#### EXCERPTED DATA

┄┄┄┄┄┄┄┄┄┄┄┄┄┄┄┄┄┄┄┄

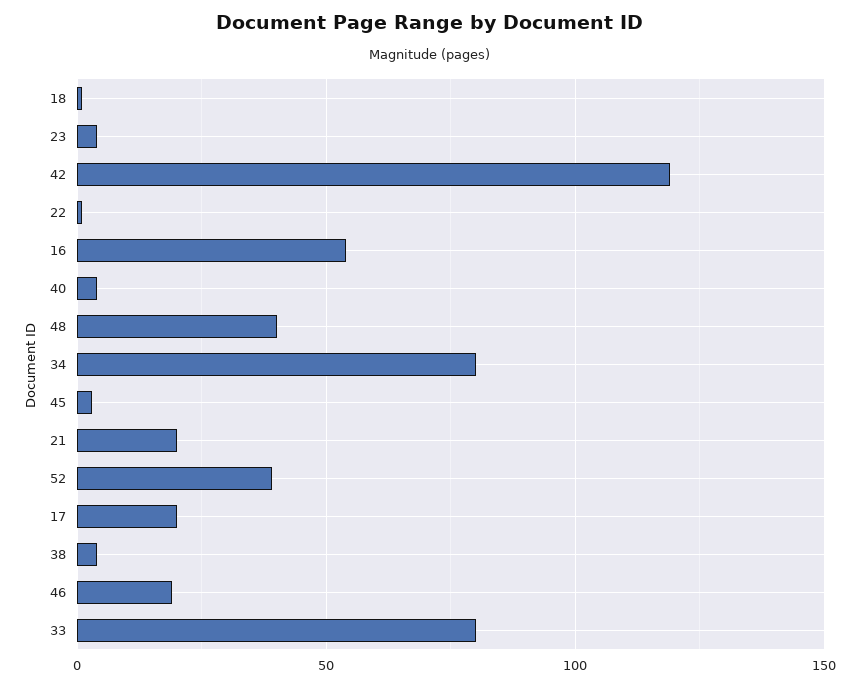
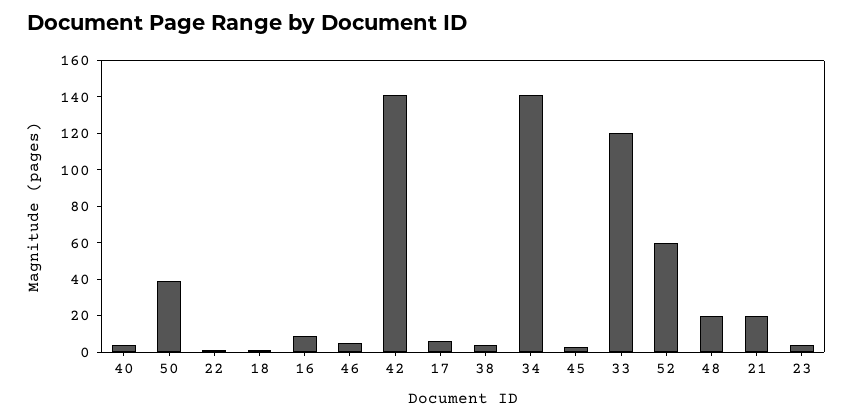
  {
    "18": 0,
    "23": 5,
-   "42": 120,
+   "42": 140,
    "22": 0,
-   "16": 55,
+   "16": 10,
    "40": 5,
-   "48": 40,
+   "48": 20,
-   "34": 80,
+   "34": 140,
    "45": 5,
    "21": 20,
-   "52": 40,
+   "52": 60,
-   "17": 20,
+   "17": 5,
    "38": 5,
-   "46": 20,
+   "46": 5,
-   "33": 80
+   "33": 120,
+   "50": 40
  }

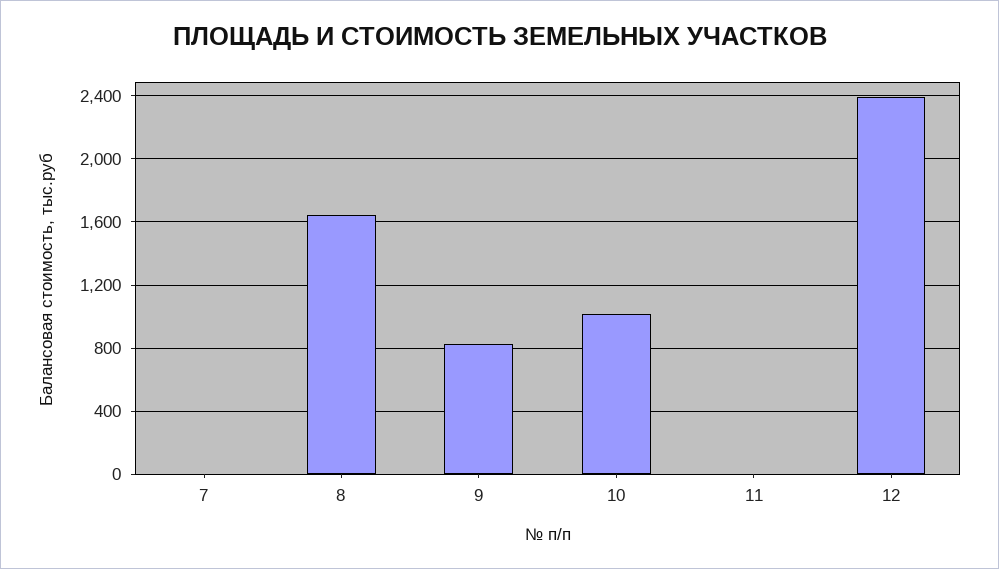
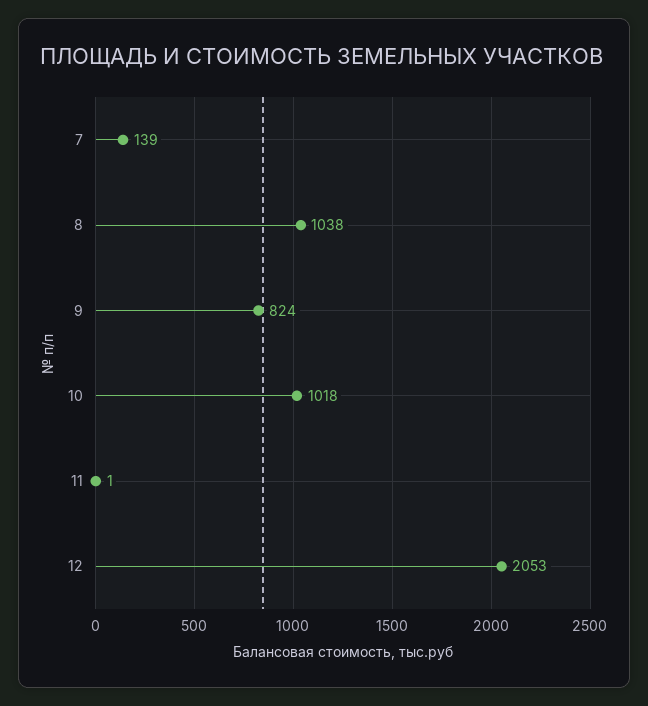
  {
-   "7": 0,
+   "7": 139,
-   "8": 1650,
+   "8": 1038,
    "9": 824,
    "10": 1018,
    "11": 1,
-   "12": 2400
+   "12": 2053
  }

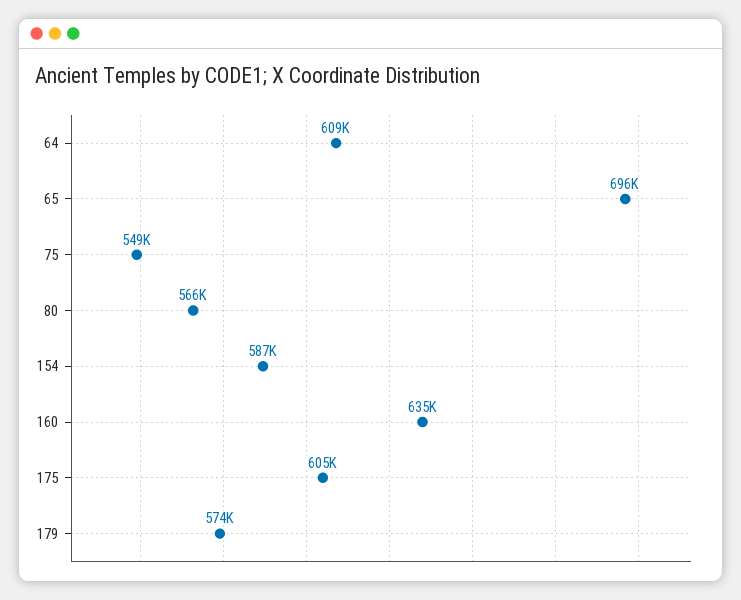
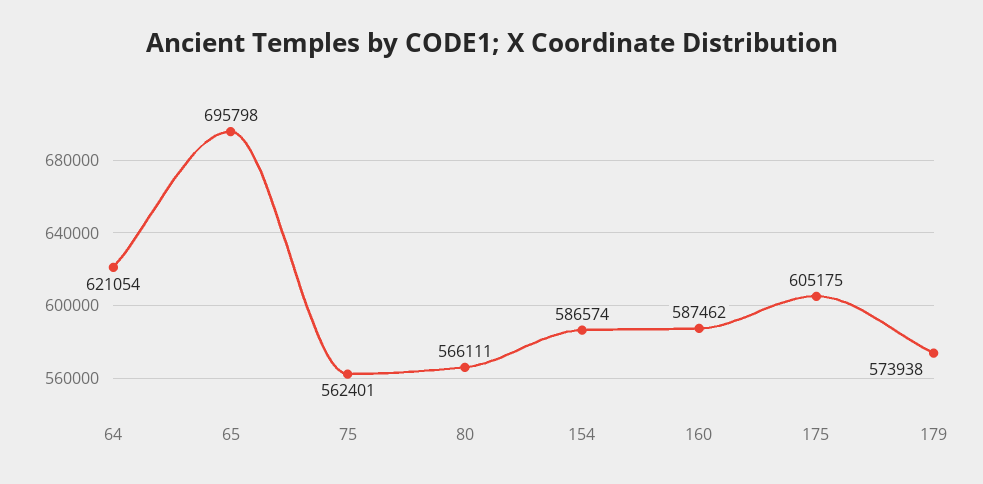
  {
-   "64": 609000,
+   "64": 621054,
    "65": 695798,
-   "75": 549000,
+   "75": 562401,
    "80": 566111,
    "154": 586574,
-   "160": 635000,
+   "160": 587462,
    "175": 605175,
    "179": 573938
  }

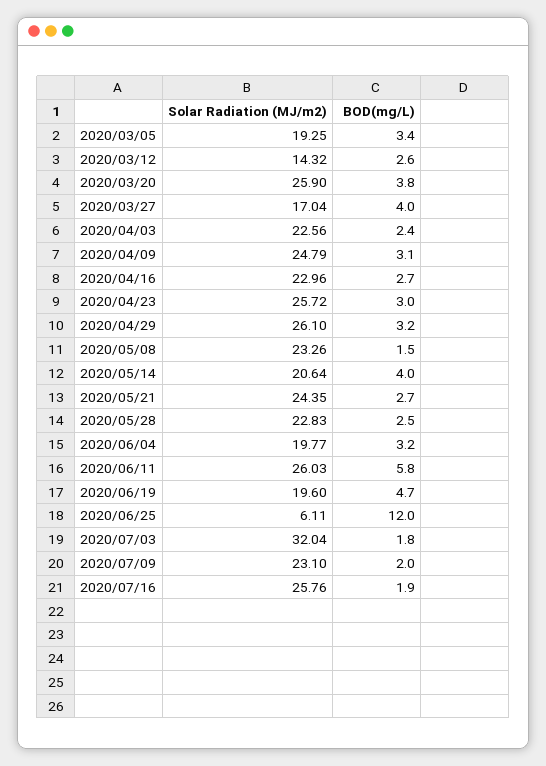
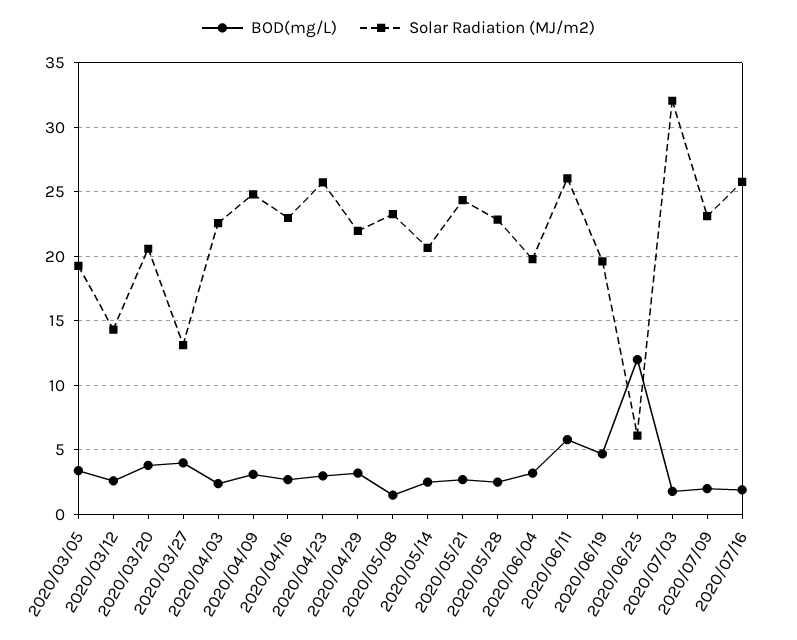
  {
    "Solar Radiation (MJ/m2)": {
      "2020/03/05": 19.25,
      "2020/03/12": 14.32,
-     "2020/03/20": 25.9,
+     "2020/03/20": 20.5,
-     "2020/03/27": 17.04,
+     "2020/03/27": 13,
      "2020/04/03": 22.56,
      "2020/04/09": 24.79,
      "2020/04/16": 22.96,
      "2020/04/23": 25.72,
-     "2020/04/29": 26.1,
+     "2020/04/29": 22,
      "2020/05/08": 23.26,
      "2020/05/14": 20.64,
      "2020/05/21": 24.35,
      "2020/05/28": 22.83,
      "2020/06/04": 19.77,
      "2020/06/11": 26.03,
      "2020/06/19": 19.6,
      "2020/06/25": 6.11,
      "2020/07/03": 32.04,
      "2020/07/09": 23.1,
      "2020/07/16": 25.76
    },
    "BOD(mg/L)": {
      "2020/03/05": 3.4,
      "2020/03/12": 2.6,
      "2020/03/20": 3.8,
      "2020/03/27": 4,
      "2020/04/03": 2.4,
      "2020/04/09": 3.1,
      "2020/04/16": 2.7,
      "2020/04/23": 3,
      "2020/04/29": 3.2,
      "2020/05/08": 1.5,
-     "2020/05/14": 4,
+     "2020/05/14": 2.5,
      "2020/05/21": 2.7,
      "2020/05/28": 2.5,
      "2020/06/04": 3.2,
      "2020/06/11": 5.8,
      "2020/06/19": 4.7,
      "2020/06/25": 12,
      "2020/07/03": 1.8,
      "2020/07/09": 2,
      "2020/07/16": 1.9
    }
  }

┄┄┄┄┄┄┄┄┄┄┄┄┄┄┄┄┄┄┄┄

#### TASK DESCRIPTION
Write the records out again in full, exactly, and skip every picture.

#### RESULT OF THE TASK
  {
    "18": 0,
    "23": 5,
-   "42": 120,
+   "42": 140,
    "22": 0,
-   "16": 55,
+   "16": 10,
    "40": 5,
-   "48": 40,
+   "48": 20,
-   "34": 80,
+   "34": 140,
    "45": 5,
    "21": 20,
-   "52": 40,
+   "52": 60,
-   "17": 20,
+   "17": 5,
    "38": 5,
-   "46": 20,
+   "46": 5,
-   "33": 80
+   "33": 120,
+   "50": 40
  }

  {
-   "7": 0,
+   "7": 139,
-   "8": 1650,
+   "8": 1038,
    "9": 824,
    "10": 1018,
    "11": 1,
-   "12": 2400
+   "12": 2053
  }

  {
-   "64": 609000,
+   "64": 621054,
    "65": 695798,
-   "75": 549000,
+   "75": 562401,
    "80": 566111,
    "154": 586574,
-   "160": 635000,
+   "160": 587462,
    "175": 605175,
    "179": 573938
  }

  {
    "Solar Radiation (MJ/m2)": {
      "2020/03/05": 19.25,
      "2020/03/12": 14.32,
-     "2020/03/20": 25.9,
+     "2020/03/20": 20.5,
-     "2020/03/27": 17.04,
+     "2020/03/27": 13,
      "2020/04/03": 22.56,
      "2020/04/09": 24.79,
      "2020/04/16": 22.96,
      "2020/04/23": 25.72,
-     "2020/04/29": 26.1,
+     "2020/04/29": 22,
      "2020/05/08": 23.26,
      "2020/05/14": 20.64,
      "2020/05/21": 24.35,
      "2020/05/28": 22.83,
      "2020/06/04": 19.77,
      "2020/06/11": 26.03,
      "2020/06/19": 19.6,
      "2020/06/25": 6.11,
      "2020/07/03": 32.04,
      "2020/07/09": 23.1,
      "2020/07/16": 25.76
    },
    "BOD(mg/L)": {
      "2020/03/05": 3.4,
      "2020/03/12": 2.6,
      "2020/03/20": 3.8,
      "2020/03/27": 4,
      "2020/04/03": 2.4,
      "2020/04/09": 3.1,
      "2020/04/16": 2.7,
      "2020/04/23": 3,
      "2020/04/29": 3.2,
      "2020/05/08": 1.5,
-     "2020/05/14": 4,
+     "2020/05/14": 2.5,
      "2020/05/21": 2.7,
      "2020/05/28": 2.5,
      "2020/06/04": 3.2,
      "2020/06/11": 5.8,
      "2020/06/19": 4.7,
      "2020/06/25": 12,
      "2020/07/03": 1.8,
      "2020/07/09": 2,
      "2020/07/16": 1.9
    }
  }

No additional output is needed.